12 April 2012 19:46

By Lucie Robson
I don’t go in for extreme sports so don’t enjoy, for example, being dunked underwater to the bottom of a swimming pool by a dead weight without so much of a warning to at least take a deep breath that will see me through submersion and emersion safely.
This hasn’t quite happened to me yet but I have been constantly feeling it is about to at the hotel swimming pool I visit every day.
English Easter has been upon us and the normally peaceful pool frequented by grownups has been taken over my noisy, reckless British sprogs who don’t look before they jump/ throw/ kick/ splash/ playfight/ dive/ handstand/ dunk.
Honestly. They don’t.
I swim for an hour which means going back and forth, back and forth, back and forth in a straight line. I understand when a public pool is busy we all have to stop and start and swerve and watch what everyone else is doing so as to avoid a mishap.

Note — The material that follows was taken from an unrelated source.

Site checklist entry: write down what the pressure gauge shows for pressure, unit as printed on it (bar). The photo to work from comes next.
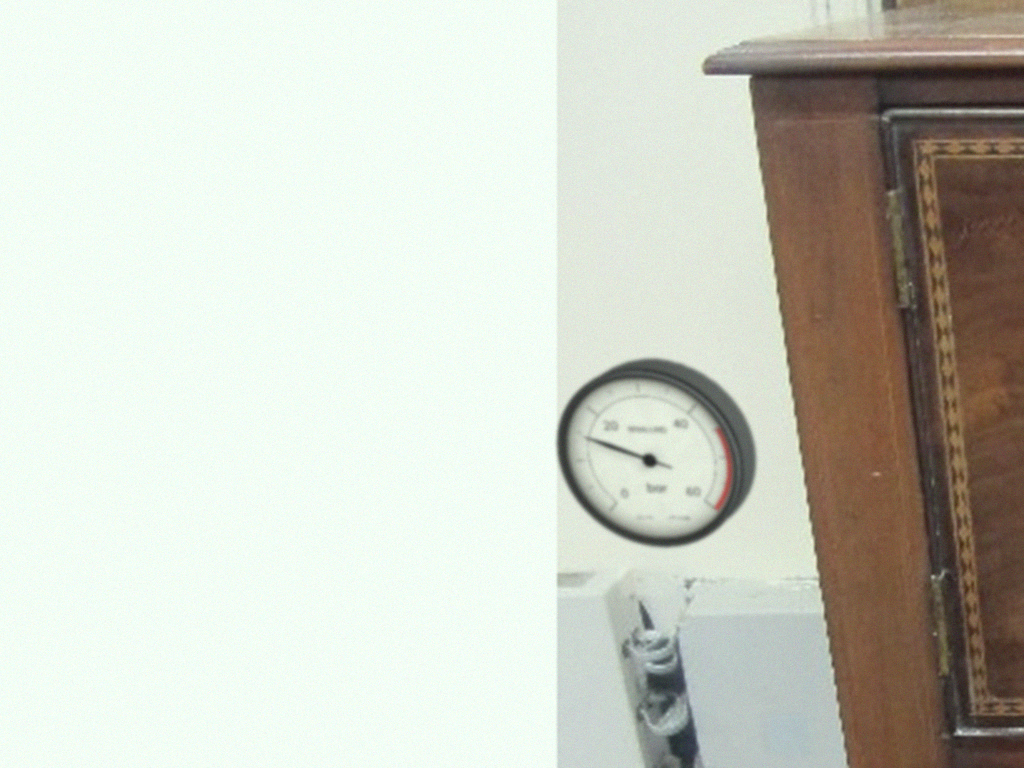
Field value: 15 bar
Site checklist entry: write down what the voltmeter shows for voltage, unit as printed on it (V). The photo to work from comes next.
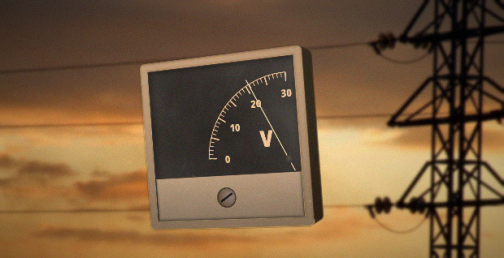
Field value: 21 V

But what if you don’t have half a chance? What if someone’s beach ball whacks you on the side of your face without someone calling at you to take heed or a flippered foot obliviously punches you in your kidney when you were sure the coast was clear?
(And who needs a flipper in a swimming pool anyway?)

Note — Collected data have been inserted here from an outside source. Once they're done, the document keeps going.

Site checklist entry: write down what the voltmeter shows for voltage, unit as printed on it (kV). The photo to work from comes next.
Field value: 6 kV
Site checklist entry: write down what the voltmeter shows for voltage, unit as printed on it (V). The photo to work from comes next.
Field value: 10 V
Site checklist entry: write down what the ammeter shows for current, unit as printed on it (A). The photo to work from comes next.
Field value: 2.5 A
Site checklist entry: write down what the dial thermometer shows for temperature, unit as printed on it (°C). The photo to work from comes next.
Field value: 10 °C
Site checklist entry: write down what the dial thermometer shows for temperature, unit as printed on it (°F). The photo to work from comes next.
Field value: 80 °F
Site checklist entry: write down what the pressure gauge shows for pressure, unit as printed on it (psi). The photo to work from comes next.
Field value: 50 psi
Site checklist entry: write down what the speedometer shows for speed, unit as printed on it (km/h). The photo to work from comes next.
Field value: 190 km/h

Keep in mind that the pool I use also has a sort of adjacent shallower pool which is perfect for the kamikaze shenanigans which have been getting on my nerves.
Yesterday, as I was nearing the end of a length I lost my patience and hauled myself out of the pool to complain to the management at the reception.
Four noisy, bratty boys, each aged around ten, were standing around the pool edge tossing a ball across to one another (which kept landing on me or in my path), cannon-balling in with huge slapping splashes and generally being pains in the butts.
“I’ve told them three times already,” the manageress said as we returned to the pool. “I don’t know where their parents are.”
My complaint exactly which is why I am writing this miserable cow column.
What is it with the parents of these unruly kids? More to the point: where are they?
Naturally kids get excited when they are in the vicinity of a swimming pool and don’t think about what they are doing. That is what parents are for, isn’t it? To monitor their children so they don’t disturb other swimmers?
Out of the four boys the manageress told off for the fourth time, not one set of parents materialised to take things in hand.
The pool is in a sort of glass conservatory so you can see outside and I think I spotted someone who resembled a dad sitting a few metres away reading a book. He was close enough to claim to be paying attention if pushed but far away enough to claim ignorance too. This, he was doing marvellously I observed as someone’s child landed on my neck and nearly broke it.
All you invisible parents, make your kids behave will you? You might think your sprog is the most darling, delightful, clever and amusing creature to walk the face of the earth but not everyone feels the same way, as anyone who has had a flipper slapped viciously across their face will tell you.